Supplied data
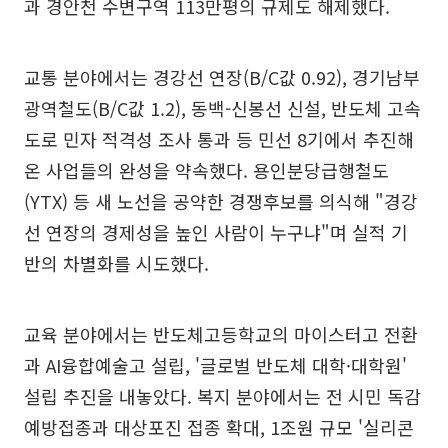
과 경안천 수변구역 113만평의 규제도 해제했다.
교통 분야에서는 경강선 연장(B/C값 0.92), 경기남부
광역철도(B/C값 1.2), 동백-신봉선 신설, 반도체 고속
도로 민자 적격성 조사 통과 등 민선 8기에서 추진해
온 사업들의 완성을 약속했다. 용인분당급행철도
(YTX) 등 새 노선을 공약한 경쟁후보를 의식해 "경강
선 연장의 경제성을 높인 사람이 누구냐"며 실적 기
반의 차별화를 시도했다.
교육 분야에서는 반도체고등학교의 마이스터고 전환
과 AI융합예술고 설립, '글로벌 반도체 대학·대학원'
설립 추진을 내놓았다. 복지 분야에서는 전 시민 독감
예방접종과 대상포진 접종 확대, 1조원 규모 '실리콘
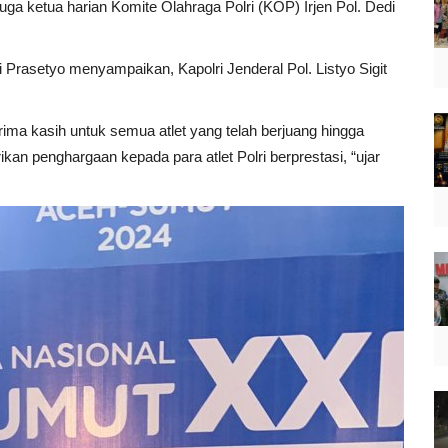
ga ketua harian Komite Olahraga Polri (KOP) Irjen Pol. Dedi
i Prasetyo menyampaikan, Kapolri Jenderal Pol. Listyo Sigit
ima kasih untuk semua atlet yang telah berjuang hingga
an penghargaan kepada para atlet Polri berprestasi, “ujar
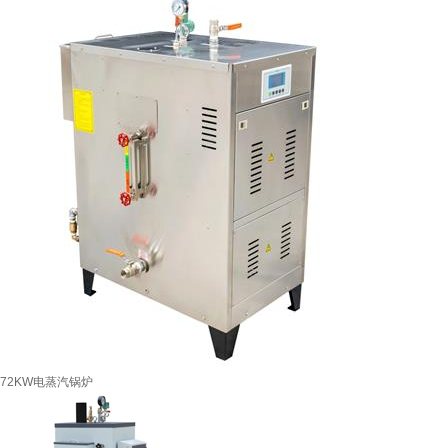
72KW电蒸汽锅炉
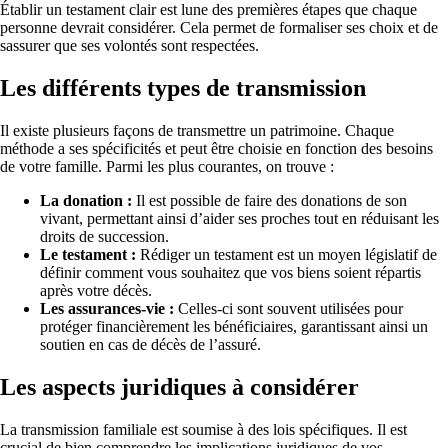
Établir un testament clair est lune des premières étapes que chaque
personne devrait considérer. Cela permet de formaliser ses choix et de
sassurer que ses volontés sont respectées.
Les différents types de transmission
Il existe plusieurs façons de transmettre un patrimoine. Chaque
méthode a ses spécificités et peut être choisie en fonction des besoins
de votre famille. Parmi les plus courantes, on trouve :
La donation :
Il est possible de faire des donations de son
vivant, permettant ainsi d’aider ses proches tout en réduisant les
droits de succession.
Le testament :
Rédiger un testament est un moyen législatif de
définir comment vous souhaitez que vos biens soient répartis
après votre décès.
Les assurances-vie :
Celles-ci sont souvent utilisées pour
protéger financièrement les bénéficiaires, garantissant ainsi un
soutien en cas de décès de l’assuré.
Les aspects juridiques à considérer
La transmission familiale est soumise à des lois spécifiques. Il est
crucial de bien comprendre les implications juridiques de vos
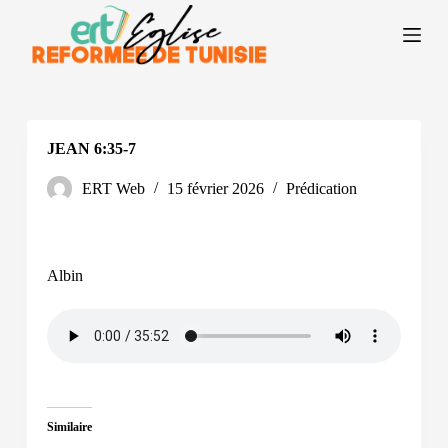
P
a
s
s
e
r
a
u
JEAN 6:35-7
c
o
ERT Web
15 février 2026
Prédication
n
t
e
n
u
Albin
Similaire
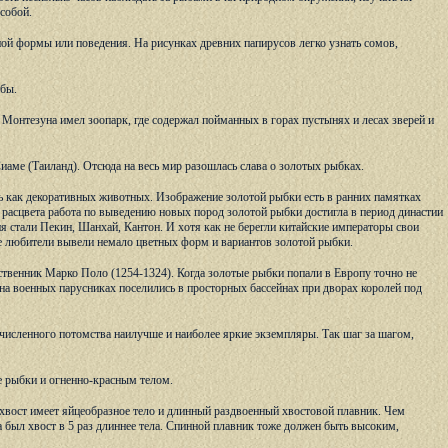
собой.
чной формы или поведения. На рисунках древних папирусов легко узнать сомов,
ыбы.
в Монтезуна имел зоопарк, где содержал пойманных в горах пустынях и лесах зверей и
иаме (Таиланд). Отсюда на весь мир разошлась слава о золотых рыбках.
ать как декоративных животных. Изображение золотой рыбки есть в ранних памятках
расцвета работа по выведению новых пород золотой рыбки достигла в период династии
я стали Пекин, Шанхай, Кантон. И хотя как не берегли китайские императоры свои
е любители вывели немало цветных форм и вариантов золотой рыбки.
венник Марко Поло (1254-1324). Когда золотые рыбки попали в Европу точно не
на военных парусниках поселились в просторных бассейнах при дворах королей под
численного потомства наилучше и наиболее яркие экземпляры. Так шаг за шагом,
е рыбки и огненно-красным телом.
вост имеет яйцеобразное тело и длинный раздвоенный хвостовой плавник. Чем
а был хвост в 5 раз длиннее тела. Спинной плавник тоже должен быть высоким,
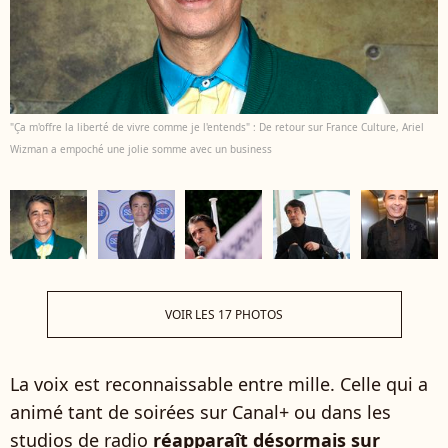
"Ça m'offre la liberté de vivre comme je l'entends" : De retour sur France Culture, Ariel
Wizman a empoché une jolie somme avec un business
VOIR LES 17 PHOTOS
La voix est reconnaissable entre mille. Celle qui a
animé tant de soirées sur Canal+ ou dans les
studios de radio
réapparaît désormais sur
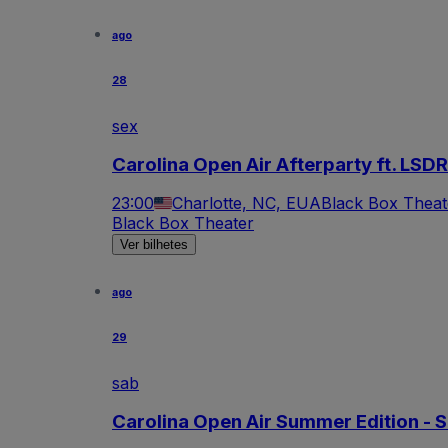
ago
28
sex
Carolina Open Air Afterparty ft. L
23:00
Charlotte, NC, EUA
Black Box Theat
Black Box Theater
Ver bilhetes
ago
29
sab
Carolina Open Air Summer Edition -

...

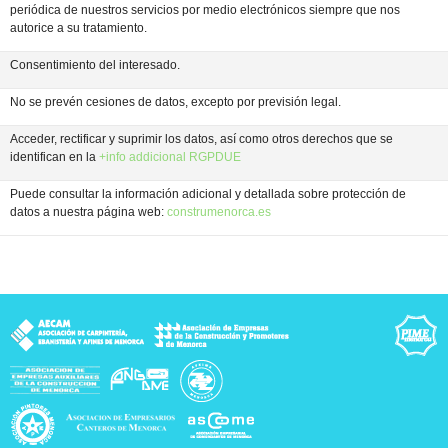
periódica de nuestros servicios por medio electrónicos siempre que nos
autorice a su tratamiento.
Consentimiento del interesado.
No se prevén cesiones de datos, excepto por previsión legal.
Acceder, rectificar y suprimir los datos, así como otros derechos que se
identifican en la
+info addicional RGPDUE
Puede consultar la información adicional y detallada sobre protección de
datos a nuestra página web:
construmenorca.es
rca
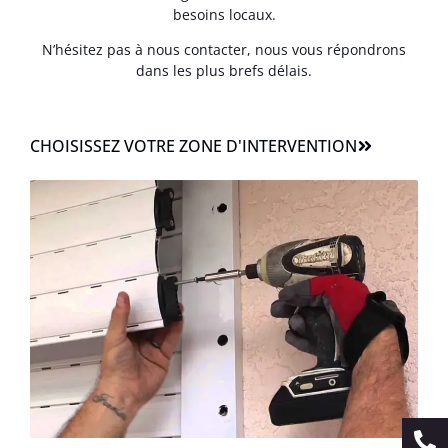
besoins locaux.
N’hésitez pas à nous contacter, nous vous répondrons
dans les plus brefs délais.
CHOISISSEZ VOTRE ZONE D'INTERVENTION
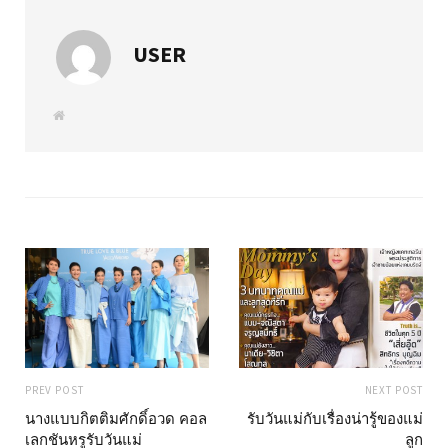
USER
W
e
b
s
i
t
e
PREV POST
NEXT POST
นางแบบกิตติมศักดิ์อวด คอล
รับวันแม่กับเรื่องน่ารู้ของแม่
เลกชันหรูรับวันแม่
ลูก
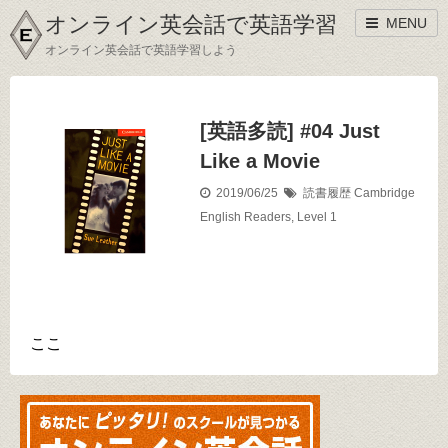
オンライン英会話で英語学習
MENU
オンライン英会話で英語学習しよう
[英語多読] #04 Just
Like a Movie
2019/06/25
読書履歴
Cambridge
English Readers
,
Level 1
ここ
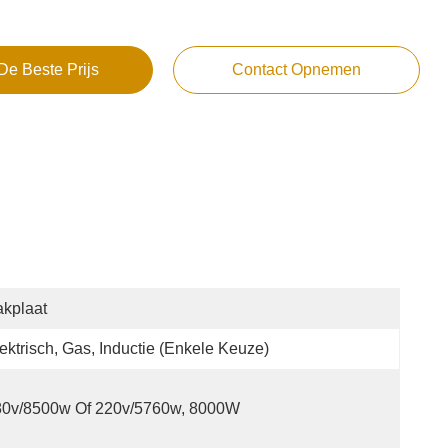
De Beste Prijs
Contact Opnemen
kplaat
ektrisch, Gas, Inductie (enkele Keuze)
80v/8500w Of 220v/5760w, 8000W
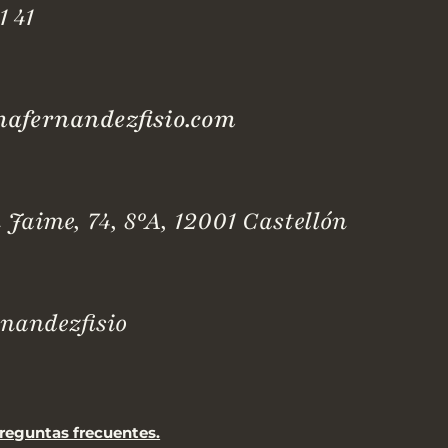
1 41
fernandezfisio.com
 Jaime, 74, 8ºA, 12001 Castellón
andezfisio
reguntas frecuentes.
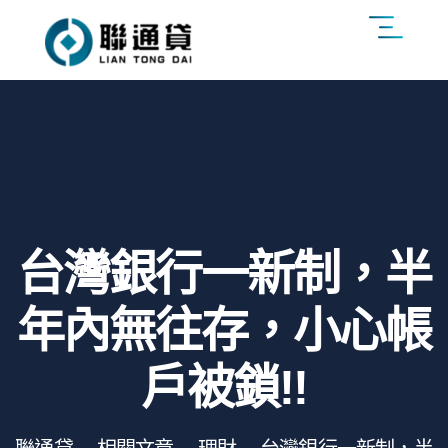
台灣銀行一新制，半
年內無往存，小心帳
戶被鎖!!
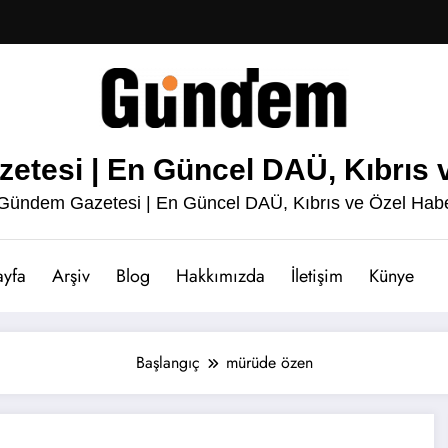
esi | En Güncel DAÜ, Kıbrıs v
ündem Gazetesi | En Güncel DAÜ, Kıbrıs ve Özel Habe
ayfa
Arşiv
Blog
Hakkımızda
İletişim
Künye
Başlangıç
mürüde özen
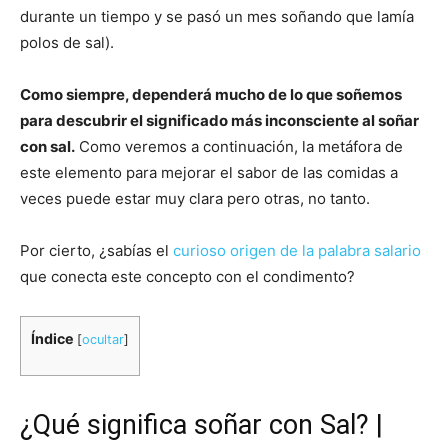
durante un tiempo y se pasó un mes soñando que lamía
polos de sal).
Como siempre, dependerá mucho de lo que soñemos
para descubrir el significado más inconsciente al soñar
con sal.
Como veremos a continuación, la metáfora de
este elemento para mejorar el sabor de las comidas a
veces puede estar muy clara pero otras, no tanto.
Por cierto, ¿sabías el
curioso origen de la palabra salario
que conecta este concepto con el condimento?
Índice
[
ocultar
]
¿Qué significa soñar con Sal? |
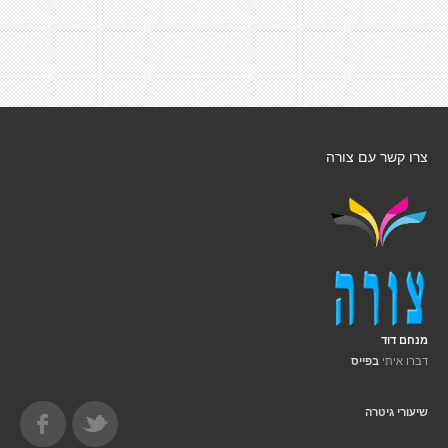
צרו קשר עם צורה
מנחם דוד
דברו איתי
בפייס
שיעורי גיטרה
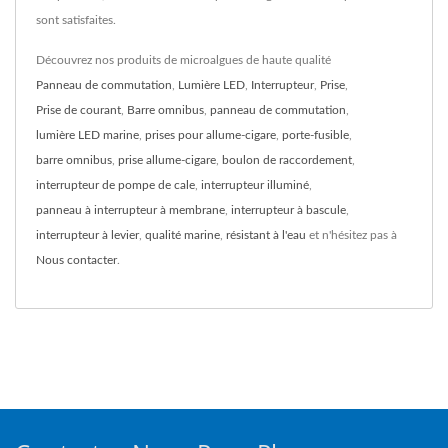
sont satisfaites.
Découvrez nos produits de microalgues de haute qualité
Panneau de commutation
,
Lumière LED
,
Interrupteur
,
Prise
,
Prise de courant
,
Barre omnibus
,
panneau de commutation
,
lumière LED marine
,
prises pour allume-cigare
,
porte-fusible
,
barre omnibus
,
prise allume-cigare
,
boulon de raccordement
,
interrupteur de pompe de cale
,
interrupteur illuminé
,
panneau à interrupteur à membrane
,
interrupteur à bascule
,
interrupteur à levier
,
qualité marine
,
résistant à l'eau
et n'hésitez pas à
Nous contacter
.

--

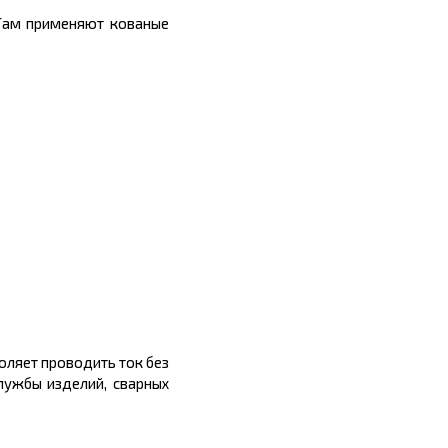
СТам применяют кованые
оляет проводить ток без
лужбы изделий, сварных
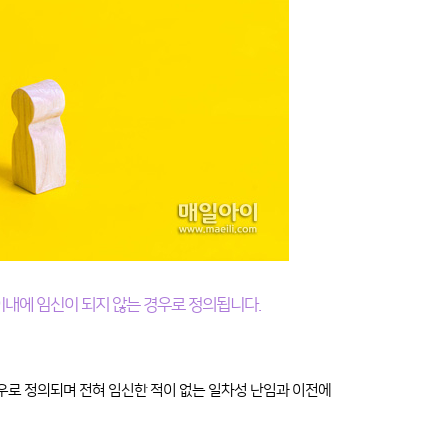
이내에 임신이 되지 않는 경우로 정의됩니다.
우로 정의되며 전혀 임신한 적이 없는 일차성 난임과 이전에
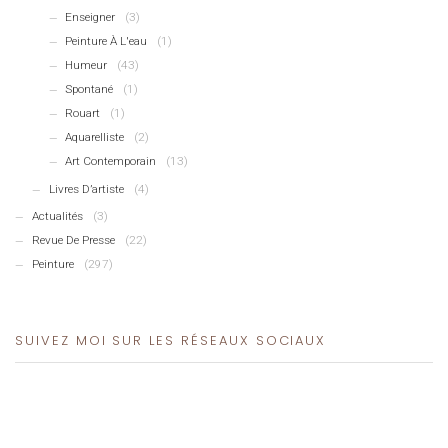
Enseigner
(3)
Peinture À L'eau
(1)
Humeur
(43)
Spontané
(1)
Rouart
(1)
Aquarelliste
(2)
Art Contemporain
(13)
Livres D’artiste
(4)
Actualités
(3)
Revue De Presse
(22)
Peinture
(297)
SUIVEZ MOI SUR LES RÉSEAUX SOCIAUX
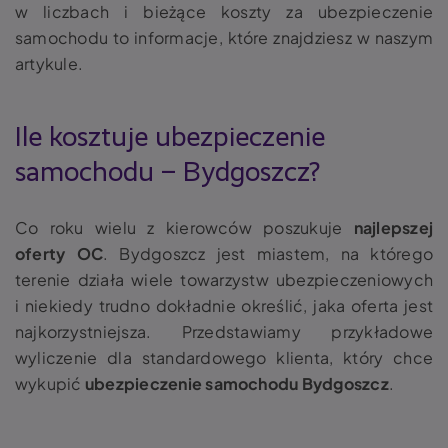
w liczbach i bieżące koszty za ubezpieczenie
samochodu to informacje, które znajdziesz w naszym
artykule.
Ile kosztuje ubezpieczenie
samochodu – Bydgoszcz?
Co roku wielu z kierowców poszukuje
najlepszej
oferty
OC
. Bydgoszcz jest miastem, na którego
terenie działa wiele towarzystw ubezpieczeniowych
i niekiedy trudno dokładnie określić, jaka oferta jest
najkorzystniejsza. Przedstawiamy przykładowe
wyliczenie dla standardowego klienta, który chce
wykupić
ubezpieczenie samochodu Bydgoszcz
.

Activity
Only one number is wanted: the number of lines in the listing that contain the string "Kıbrıs".

Exercise output
2